Would you extract the whole listing below and retype it exactly?
>> start EXERCISE DATA
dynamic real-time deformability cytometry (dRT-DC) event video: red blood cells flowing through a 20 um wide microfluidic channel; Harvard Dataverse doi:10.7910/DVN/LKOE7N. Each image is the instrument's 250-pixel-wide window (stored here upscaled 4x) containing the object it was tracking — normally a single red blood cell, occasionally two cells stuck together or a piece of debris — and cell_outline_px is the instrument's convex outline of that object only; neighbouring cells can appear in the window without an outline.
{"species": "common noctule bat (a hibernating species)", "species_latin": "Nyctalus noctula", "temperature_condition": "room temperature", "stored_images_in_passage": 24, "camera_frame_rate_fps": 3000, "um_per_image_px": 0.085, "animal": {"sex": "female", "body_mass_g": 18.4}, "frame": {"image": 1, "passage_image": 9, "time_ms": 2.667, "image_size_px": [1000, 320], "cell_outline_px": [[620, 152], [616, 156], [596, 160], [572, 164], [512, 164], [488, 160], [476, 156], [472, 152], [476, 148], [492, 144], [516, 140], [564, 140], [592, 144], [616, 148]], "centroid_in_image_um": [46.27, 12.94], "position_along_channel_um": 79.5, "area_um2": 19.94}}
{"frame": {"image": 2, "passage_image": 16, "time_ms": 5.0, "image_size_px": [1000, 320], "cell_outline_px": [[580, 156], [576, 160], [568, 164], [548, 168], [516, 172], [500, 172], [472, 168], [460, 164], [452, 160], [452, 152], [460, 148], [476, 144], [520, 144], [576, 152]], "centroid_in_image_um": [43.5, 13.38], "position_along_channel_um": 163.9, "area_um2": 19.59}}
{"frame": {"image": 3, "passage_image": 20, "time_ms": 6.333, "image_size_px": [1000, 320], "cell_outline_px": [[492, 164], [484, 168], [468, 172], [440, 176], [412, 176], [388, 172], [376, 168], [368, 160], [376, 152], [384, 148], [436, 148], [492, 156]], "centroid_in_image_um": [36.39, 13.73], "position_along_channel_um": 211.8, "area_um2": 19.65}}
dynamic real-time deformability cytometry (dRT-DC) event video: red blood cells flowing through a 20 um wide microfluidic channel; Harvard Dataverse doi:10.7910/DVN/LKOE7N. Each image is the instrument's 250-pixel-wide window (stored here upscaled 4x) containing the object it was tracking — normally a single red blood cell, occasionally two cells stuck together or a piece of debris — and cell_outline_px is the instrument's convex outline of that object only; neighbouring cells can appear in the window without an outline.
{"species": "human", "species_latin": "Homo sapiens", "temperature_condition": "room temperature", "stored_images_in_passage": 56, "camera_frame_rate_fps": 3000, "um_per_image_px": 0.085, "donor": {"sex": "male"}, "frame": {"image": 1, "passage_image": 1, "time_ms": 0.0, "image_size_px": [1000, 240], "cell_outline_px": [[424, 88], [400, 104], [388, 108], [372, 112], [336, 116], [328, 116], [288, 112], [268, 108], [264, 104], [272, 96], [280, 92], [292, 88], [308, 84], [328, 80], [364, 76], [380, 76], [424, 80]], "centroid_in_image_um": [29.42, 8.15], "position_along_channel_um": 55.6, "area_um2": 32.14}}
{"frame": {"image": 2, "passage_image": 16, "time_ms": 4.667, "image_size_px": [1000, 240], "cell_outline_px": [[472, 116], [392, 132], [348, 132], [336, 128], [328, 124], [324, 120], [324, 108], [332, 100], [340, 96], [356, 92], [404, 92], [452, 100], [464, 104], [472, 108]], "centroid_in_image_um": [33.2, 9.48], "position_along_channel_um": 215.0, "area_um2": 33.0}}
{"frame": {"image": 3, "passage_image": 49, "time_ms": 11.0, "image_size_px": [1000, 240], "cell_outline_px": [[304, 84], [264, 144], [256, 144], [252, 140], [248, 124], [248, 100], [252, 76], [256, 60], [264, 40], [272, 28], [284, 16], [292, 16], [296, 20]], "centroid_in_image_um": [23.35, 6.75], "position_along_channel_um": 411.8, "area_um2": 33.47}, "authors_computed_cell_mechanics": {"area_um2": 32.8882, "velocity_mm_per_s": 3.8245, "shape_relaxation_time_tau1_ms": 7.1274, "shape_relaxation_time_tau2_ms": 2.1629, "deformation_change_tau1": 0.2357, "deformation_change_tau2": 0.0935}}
>> end EXERCISE DATA
§ **COMPLETE RESPONSE**
dynamic real-time deformability cytometry (dRT-DC) event video: red blood cells flowing through a 20 um wide microfluidic channel; Harvard Dataverse doi:10.7910/DVN/LKOE7N. Each image is the instrument's 250-pixel-wide window (stored here upscaled 4x) containing the object it was tracking — normally a single red blood cell, occasionally two cells stuck together or a piece of debris — and cell_outline_px is the instrument's convex outline of that object only; neighbouring cells can appear in the window without an outline.
{"species": "common noctule bat (a hibernating species)", "species_latin": "Nyctalus noctula", "temperature_condition": "room temperature", "stored_images_in_passage": 24, "camera_frame_rate_fps": 3000, "um_per_image_px": 0.085, "animal": {"sex": "female", "body_mass_g": 18.4}, "frame": {"image": 1, "passage_image": 9, "time_ms": 2.667, "image_size_px": [1000, 320], "cell_outline_px": [[620, 152], [616, 156], [596, 160], [572, 164], [512, 164], [488, 160], [476, 156], [472, 152], [476, 148], [492, 144], [516, 140], [564, 140], [592, 144], [616, 148]], "centroid_in_image_um": [46.27, 12.94], "position_along_channel_um": 79.5, "area_um2": 19.94}}
{"frame": {"image": 2, "passage_image": 16, "time_ms": 5.0, "image_size_px": [1000, 320], "cell_outline_px": [[580, 156], [576, 160], [568, 164], [548, 168], [516, 172], [500, 172], [472, 168], [460, 164], [452, 160], [452, 152], [460, 148], [476, 144], [520, 144], [576, 152]], "centroid_in_image_um": [43.5, 13.38], "position_along_channel_um": 163.9, "area_um2": 19.59}}
{"frame": {"image": 3, "passage_image": 20, "time_ms": 6.333, "image_size_px": [1000, 320], "cell_outline_px": [[492, 164], [484, 168], [468, 172], [440, 176], [412, 176], [388, 172], [376, 168], [368, 160], [376, 152], [384, 148], [436, 148], [492, 156]], "centroid_in_image_um": [36.39, 13.73], "position_along_channel_um": 211.8, "area_um2": 19.65}}
dynamic real-time deformability cytometry (dRT-DC) event video: red blood cells flowing through a 20 um wide microfluidic channel; Harvard Dataverse doi:10.7910/DVN/LKOE7N. Each image is the instrument's 250-pixel-wide window (stored here upscaled 4x) containing the object it was tracking — normally a single red blood cell, occasionally two cells stuck together or a piece of debris — and cell_outline_px is the instrument's convex outline of that object only; neighbouring cells can appear in the window without an outline.
{"species": "human", "species_latin": "Homo sapiens", "temperature_condition": "room temperature", "stored_images_in_passage": 56, "camera_frame_rate_fps": 3000, "um_per_image_px": 0.085, "donor": {"sex": "male"}, "frame": {"image": 1, "passage_image": 1, "time_ms": 0.0, "image_size_px": [1000, 240], "cell_outline_px": [[424, 88], [400, 104], [388, 108], [372, 112], [336, 116], [328, 116], [288, 112], [268, 108], [264, 104], [272, 96], [280, 92], [292, 88], [308, 84], [328, 80], [364, 76], [380, 76], [424, 80]], "centroid_in_image_um": [29.42, 8.15], "position_along_channel_um": 55.6, "area_um2": 32.14}}
{"frame": {"image": 2, "passage_image": 16, "time_ms": 4.667, "image_size_px": [1000, 240], "cell_outline_px": [[472, 116], [392, 132], [348, 132], [336, 128], [328, 124], [324, 120], [324, 108], [332, 100], [340, 96], [356, 92], [404, 92], [452, 100], [464, 104], [472, 108]], "centroid_in_image_um": [33.2, 9.48], "position_along_channel_um": 215.0, "area_um2": 33.0}}
{"frame": {"image": 3, "passage_image": 49, "time_ms": 11.0, "image_size_px": [1000, 240], "cell_outline_px": [[304, 84], [264, 144], [256, 144], [252, 140], [248, 124], [248, 100], [252, 76], [256, 60], [264, 40], [272, 28], [284, 16], [292, 16], [296, 20]], "centroid_in_image_um": [23.35, 6.75], "position_along_channel_um": 411.8, "area_um2": 33.47}, "authors_computed_cell_mechanics": {"area_um2": 32.8882, "velocity_mm_per_s": 3.8245, "shape_relaxation_time_tau1_ms": 7.1274, "shape_relaxation_time_tau2_ms": 2.1629, "deformation_change_tau1": 0.2357, "deformation_change_tau2": 0.0935}}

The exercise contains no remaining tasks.